— EXTRAIT FOURNI —
----------------------------------------

Divisons-nous les uns les autres
Labex, Équipex, Idex, Péridex, et j’en passe. J’avoue que l’histoire des « Labex » — Laboratoire d’Excellence — m’est passé un peu au-dessus de la tête. Mes chefs en ont pondu un dans lequel se trouve mon labo. Ou une partie de mon labo, je ne sais pas trop, finalement. Rien de bien grave, en fait. Et puis début février, les trucs plus gros sont sortis, les IDEX retenus — Initiative D’EXcellence... Enfin, ceux de la deuxième vague, parce que dans la première il n’y en avait pas assez dans le paysage franchouillard. Et même après la deuxième vague, en regardant la carte ils se sont aperçu qu’il y avait des trous indécents. Enfin, les vrais trous, en fait, ne vont pas être bouchés, seul Lyon va peut-être germer dans une troisième vague, et Paris, bizarrement pourrait obtenir un quatrième Idex. Une troisième « Sorbonne » puisque tous les PRES parisiens intra-muros sont des Sorbonne-Quelque-Chose. Ou bien des Quelque-Chose-Sorbonne. Bref. Jusque là, pourquoi, si ça les amuse nos chefs.
Enfin, c’est naïvement ce que je croyais. Depuis que le notre d’IDEX a été accepté (Sorbonne Paris Cité), après un temps de latence de quelques semaines, soudain, l’information a fini par percoler vers la base et l’inquiétude s’est répandue. Enfin, pas de manière égale : nombre de mes collègues sont ravis de l’opportunité qui leur est donnée là pour « briller » sur leur futur piédestal.
L’information a effectivement eu du mal a se frayer un chemin depuis la tête, vers la plèbe que nous sommes. D’abord un bruit de couloir, colporté par nos collègues des autres labos. Bruit qui s’est amplifié pour devenir réalité — en ce qui me concerne — à l’occasion d’une séance du conseil des enseignements du département de physique. Pour que cela débouche — enfin ! — sur une assemblée générale de mon laboratoire — l’APC — la semaine dernière.

----------------------------------------

— DONNÉES EXTRAITES —

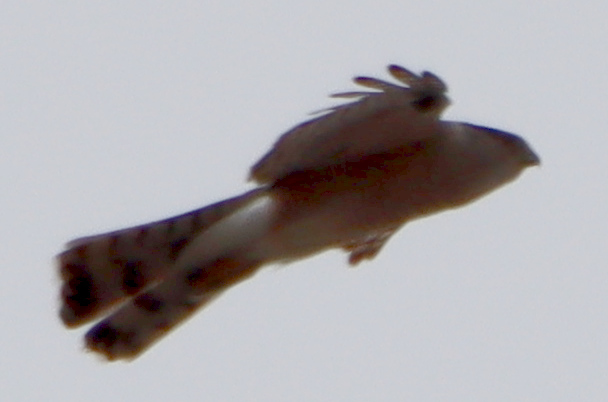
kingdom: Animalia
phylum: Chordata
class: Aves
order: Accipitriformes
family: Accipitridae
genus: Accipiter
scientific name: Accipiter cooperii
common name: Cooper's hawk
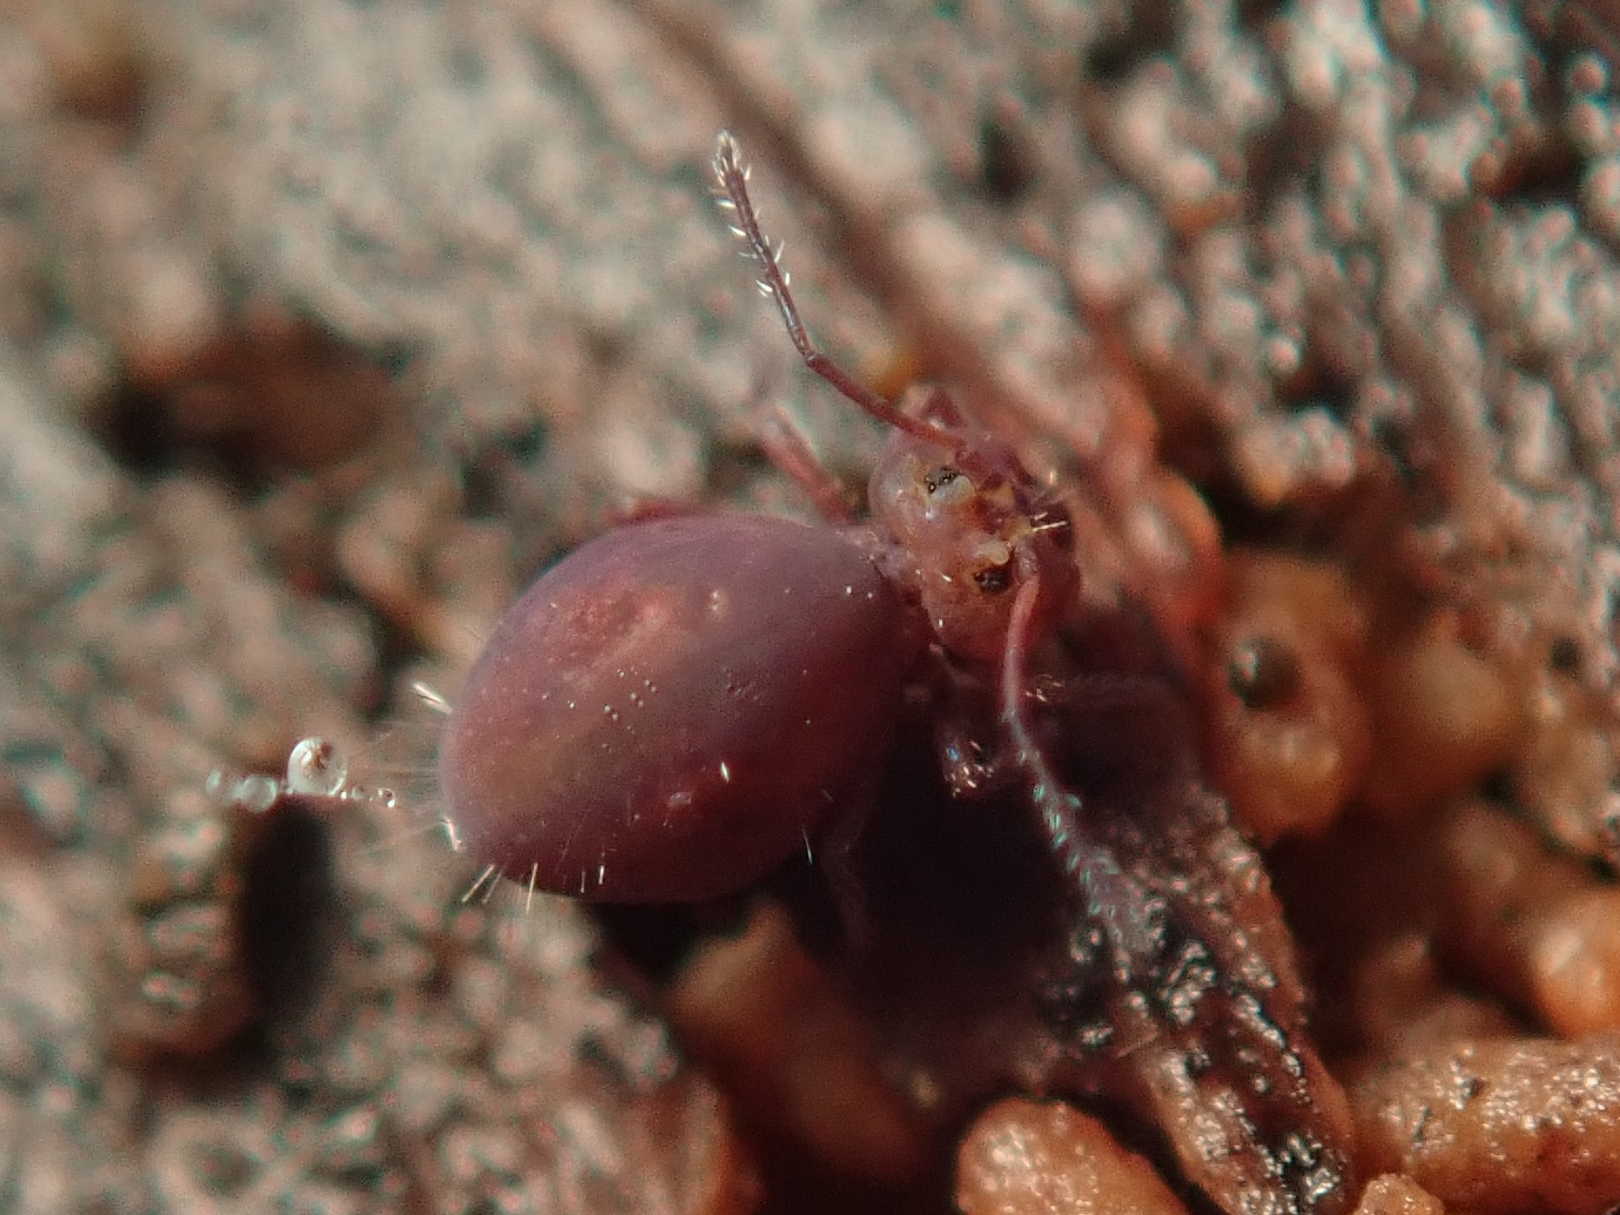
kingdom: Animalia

----------------------------------------

— L'EXERCICE —
Prolongez le texte sur les Labex et les Idex à la suite de sa dernière phrase.

— RÉSULTAT CI-DESSOUS —
Keskipudonctan ? dirait Zazie. Disons que mon cher labo, dans le cadre de cette grande et belle université gigantesque qui se prépare — le PRES Sorbonne Paris Cité réunit entre autre quatre grandes universités parisiennes, P3, P5, P7 et P13, qui pèsera 120000 étudiants au bas mot dans l’unique but de grimper dans le classement de Shanghaï — souhaite se rapprocher des sciences de la Terre — l’Institut de Physique du Globe faisant partie du truc — et abandonner les physiciens (parce que chacun sait que l’astrophysique, ce n’est pas de la physique, n’est-ce pas !). L’idée est de créer un nouveau département en sus du département de physique, quitter ce dernier pour rejoindre le nouveau, entre géosciences et autres astrosciences. Avec un zeste de physique des particules, mais chut, ils ne sont pas encore vraiment au courant !
Donc laisser tomber nos collègues physiciens avec qui certes nous n’avons pas forcément de projets de recherche en commun [1], mais avec qui nous enseignons quotidiennement au sein du département de Physique de ce qui est encore l’université Paris 7 Diderot.
Certains opportunistes se disent chouette, du pognon en perspective ; pognon, peut-être, mais pas plus qu’actuellement et réparti de manière fortement inégalitaire, en faveur des excellents. Normal. Et puis d’autres trouvent le procédé un peu cavalier, un peu loin de toute collégialité et de toute idée humaniste de démocratie. Un peu dictatorial, comme méthode, en fait. Mon labo est donc le traître au sein de ce département de physique tout neuf, au sein de ce campus dans le 13e arrondissement tout neuf, au sein du bâtiment de physique tout neuf. Celui qui veut tout casser pour son propre panache.
Donc tout casser, puis rebâtir d’autres trucs incertains. C’est vrai, nous avons du temps à ne savoir qu’en faire, de l’énergie à ne savoir qu’en faire, et de l’argent à ne savoir qu’en faire. D’autant que visiblement, nos chefs, qui se préoccupent d’enseignement comme d’une guigne, n’ont pas réalisé qu’enseigner rigoureusement la même chose avec deux départements chapeautant, c’est tout bonnement irréalisable...
Et puis j’aime bien la pluridisciplinarité qui règne dans ce bâtiment. On s’ouvrir l’esprit, pour notre plus grand bien, on nous a vanté l’éclectisme, et là, d’un coup, on veut nous concentrer sur les sciences de la Terre et de l’Univers. Non pas que je n’aime pas ça — j’adore les géosciences — mais je trouve ce revirement inutile et dommageable. Disons que tant qu’à vouloir absolument faire quelque chose, je verrais bien un grand département de physique, incluant les sciences de la Terre et de l’Univers. Mais quelque labo ou institut y perdrait soi-disant de leur sacro-sainte visibilité...
Bref, la coquille de l’IDEX ne contient pas de perle, et c’est tout juste si l’huître promise n’est pas avariée.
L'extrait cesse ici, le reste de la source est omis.